Several important questions remain. While some explanations are now available for the phenotypic heterogeneity of Hb E/β-thalassaemia, including the better-defined influence of certain genetic factors as possible modifiers, cross-sectional studies of different ages suffer from several difficulties. In particular, in Hb E/β-thalassaemia because of changing phenotypes and variable medical interventions, it is difficult to accurately characterize the severity of this disease. Its remarkable phenotypic diversity is still not well understood. Such understanding would be augmented by a cohort study from birth or, because a significant proportion of patients with this condition present later than the first year of life, in a study to define phenotypes in children before the age of 12 yr and prior to substantial medical intervention.

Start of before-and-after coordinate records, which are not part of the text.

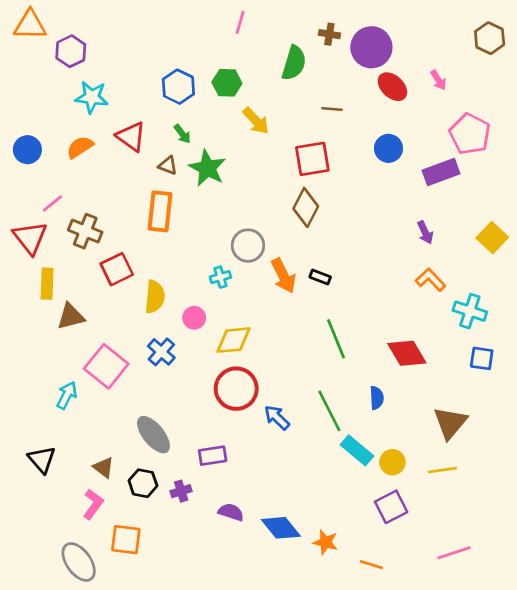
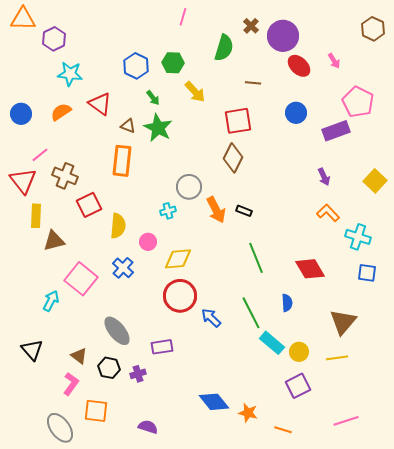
brown cross: (329, 34) -> (251, 26), turned 35
green arrow: (182, 134) -> (153, 98), moved
purple semicircle: (231, 512) -> (148, 427), moved

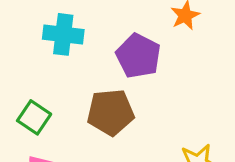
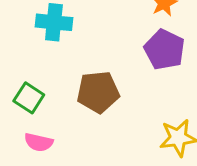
purple pentagon: (138, 56) -> (165, 50), moved

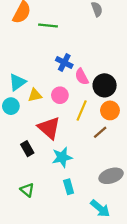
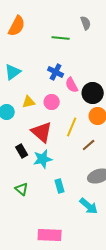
green line: (48, 26) -> (61, 38), moved
cyan triangle: (17, 82) -> (13, 72), moved
yellow line: (82, 110) -> (72, 127), moved
brown line: (100, 132) -> (89, 145), moved
cyan star: (62, 157) -> (43, 159), moved

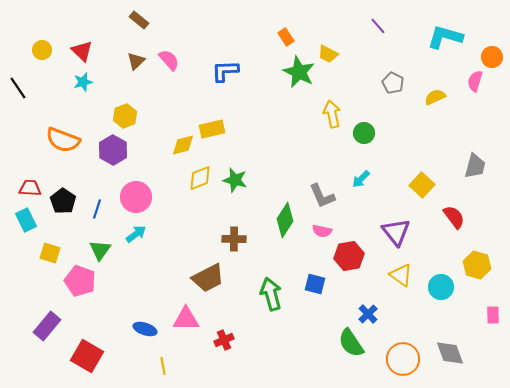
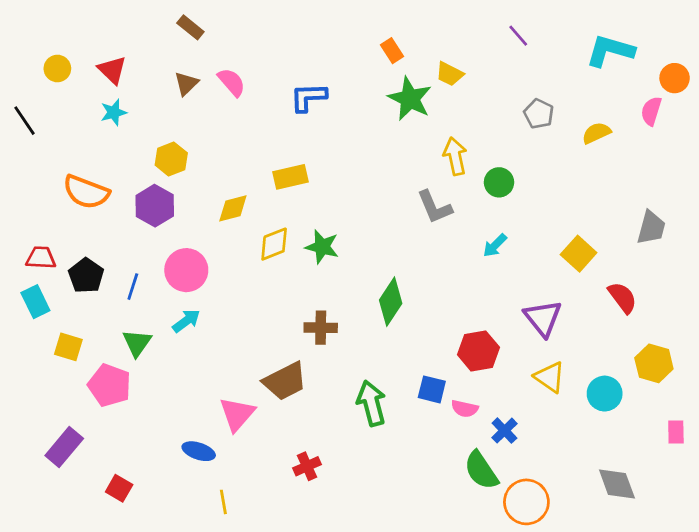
yellow diamond: (183, 145) -> (233, 208), moved
gray L-shape: (322, 196) -> (435, 207), moved
pink semicircle: (322, 231) -> (465, 409), moved
pink triangle: (186, 319) -> (237, 414), moved, turned -48
red square: (87, 356) -> (119, 488), size x0.6
orange circle: (403, 359) -> (526, 502), moved

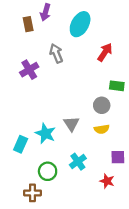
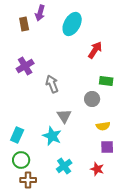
gray arrow: (56, 53) -> (52, 84), moved
yellow semicircle: (102, 129) -> (103, 126), moved
cyan star: (45, 133) -> (52, 136), moved
cyan cross: (78, 162) -> (64, 166), moved
green circle: (48, 171) -> (21, 160), moved

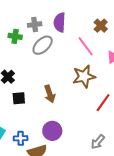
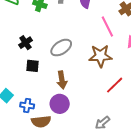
gray ellipse: (43, 45) -> (61, 48), moved
brown arrow: (50, 94) -> (62, 80), moved

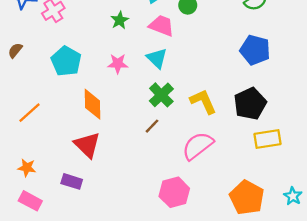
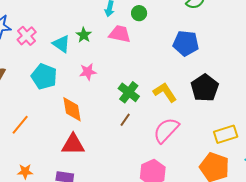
blue pentagon: (255, 50) -> (186, 43), moved
cyan triangle: (157, 58) -> (61, 44), moved
yellow rectangle: (267, 139) -> (226, 134), moved
red triangle: (87, 145) -> (73, 144), turned -35

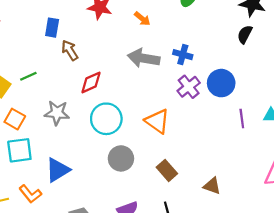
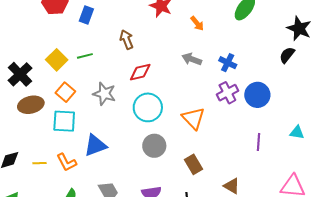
blue rectangle: (52, 28) -> (86, 15), moved
gray arrow: (144, 58) -> (192, 59), size x0.7
purple line: (242, 119) -> (259, 142), moved

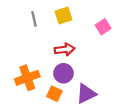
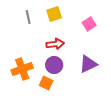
purple triangle: (86, 94) -> (88, 64), moved

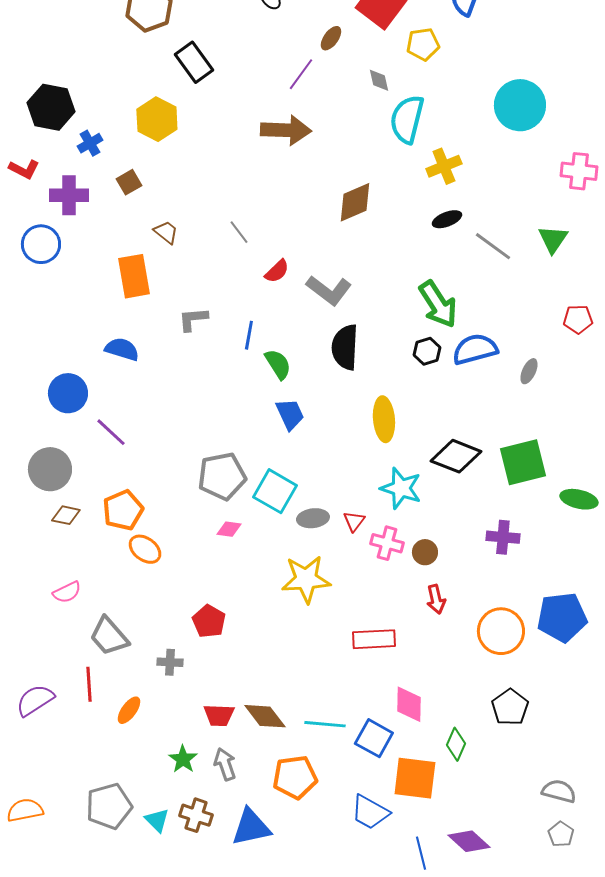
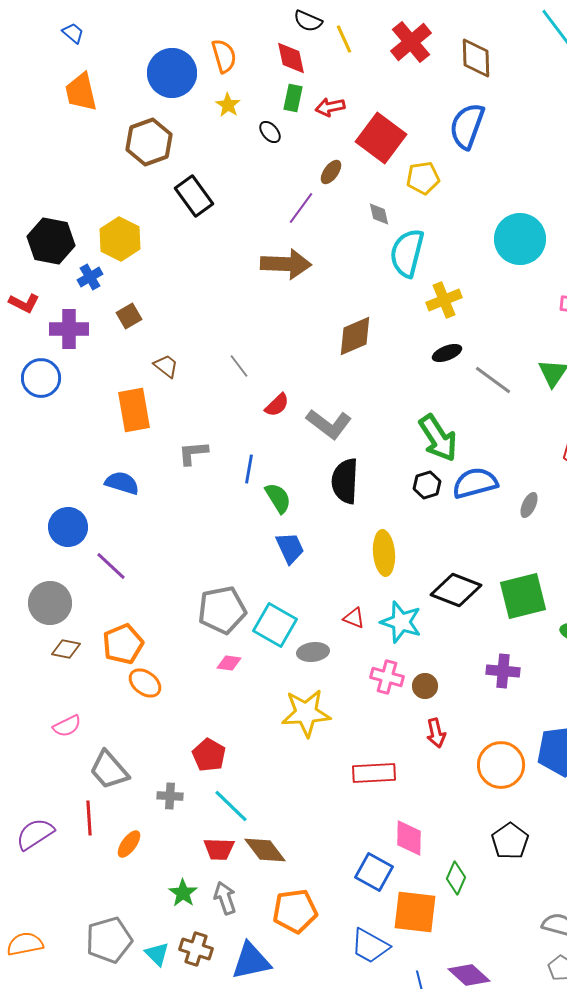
yellow hexagon: (157, 119) -> (120, 239), moved
red triangle: (354, 521) -> (354, 618), moved, turned -45
cyan line: (325, 724) -> (231, 806), moved, turned 39

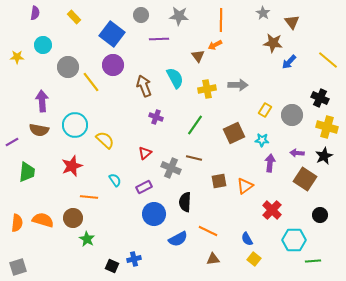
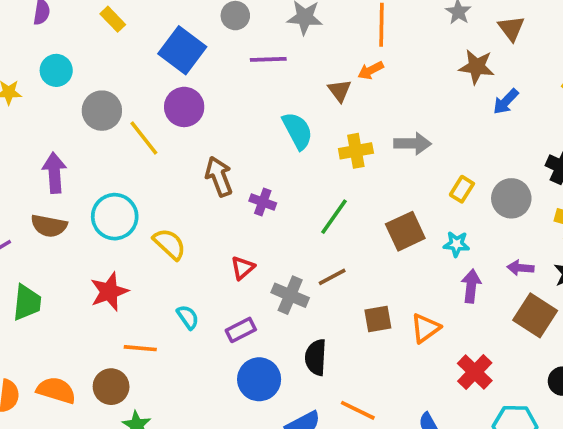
brown arrow: (144, 86) -> (219, 176), moved
brown line: (194, 158) -> (332, 277), turned -42

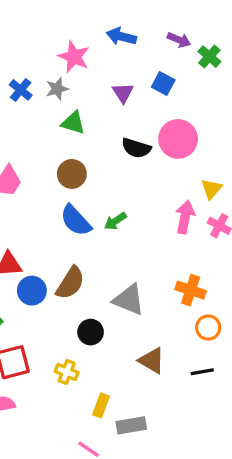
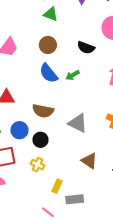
black semicircle: (136, 148) -> (86, 48), moved
brown semicircle: (70, 283) -> (43, 111), turned 65
blue circle: (32, 291) -> (19, 130), moved
black circle: (91, 332) -> (40, 140), moved

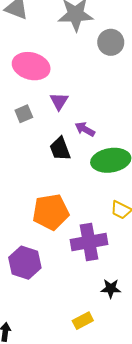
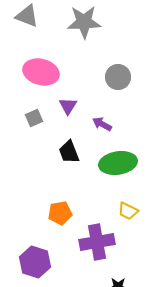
gray circle: (111, 42) -> (118, 77), moved
purple arrow: (85, 129) -> (102, 124), moved
orange pentagon: (51, 212) -> (60, 213), size x0.7

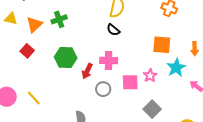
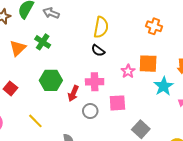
green cross: (59, 19) -> (43, 42), turned -35
red square: (27, 51) -> (10, 88), moved
pink star: (150, 76) -> (128, 71), moved
yellow line: (34, 98) -> (35, 121), moved

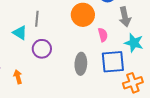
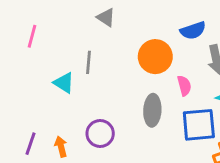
purple circle: (42, 49) -> (100, 134), moved
gray ellipse: (81, 64) -> (152, 110), moved

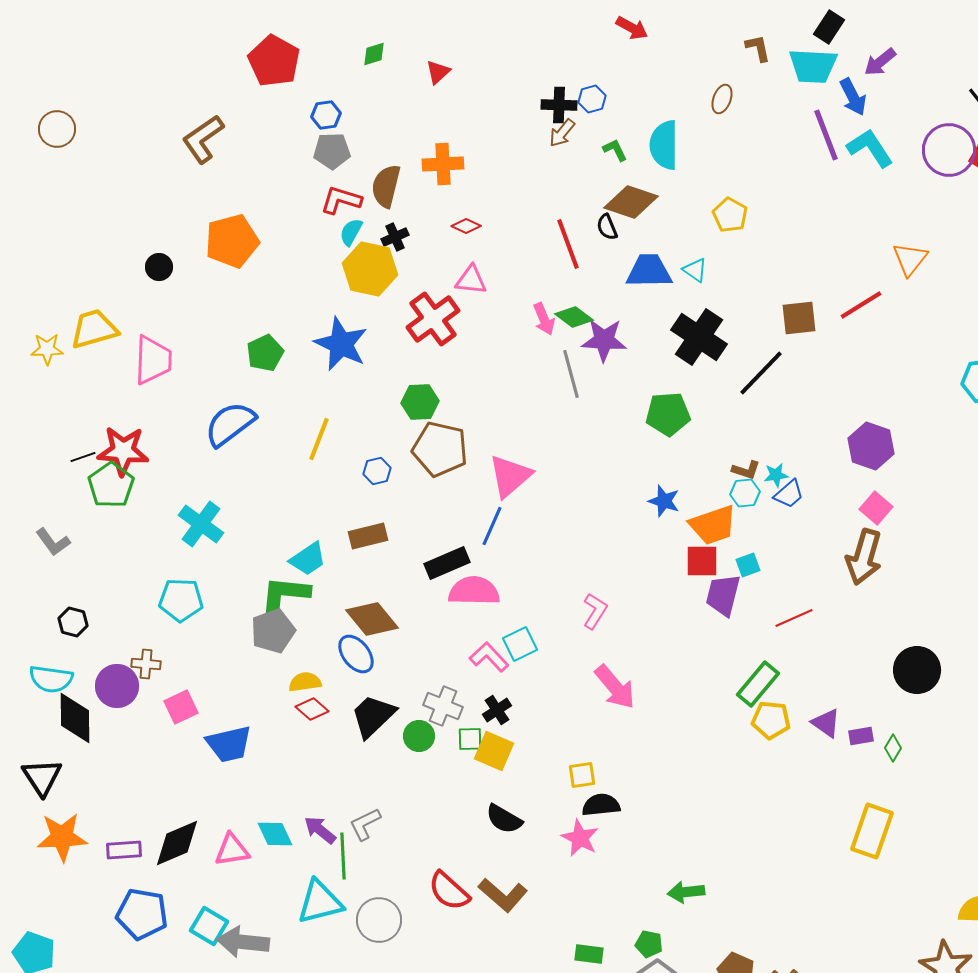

Given what we have learned, what is the optimal management of patients with Hb E/β-thalassaemia who fail to adapt to anaemia? Although in one study24 evidence for benefit on growth and development following splenectomy was presented, it is unclear whether the frequent use of splenectomy is acceptable. It is clear that morbidity and mortality due to infection at all ages was significantly higher in splenectomized patients. But, because it now appears that marrow expansion and increasing splenomegaly are less marked in older patients, a trial or observational study of transient transfusion during the period of major expansion appears justified.
It will also be important to establish the reasons for variable iron loading, and the problems of patients who experience poor growth and sexual retardation in the absence of severe iron loading in larger cohorts with Hb E/β-thalassaemia. Further exploration of individual responses to anaemia is also required. There also remain limited data on the environmental factors which may modify the course of this disease; infection with malaria, for example, may prove an important modifying factor.
Finally, it is clear that the costs of thalassaemia care will represent an important proportion of the future healthcare budgets of Asia78. Hence, consideration of general guidelines for management, including careful consideration of maintaining such patients off transfusions, have been suggested for the management of Hb E/β-thalassaemia.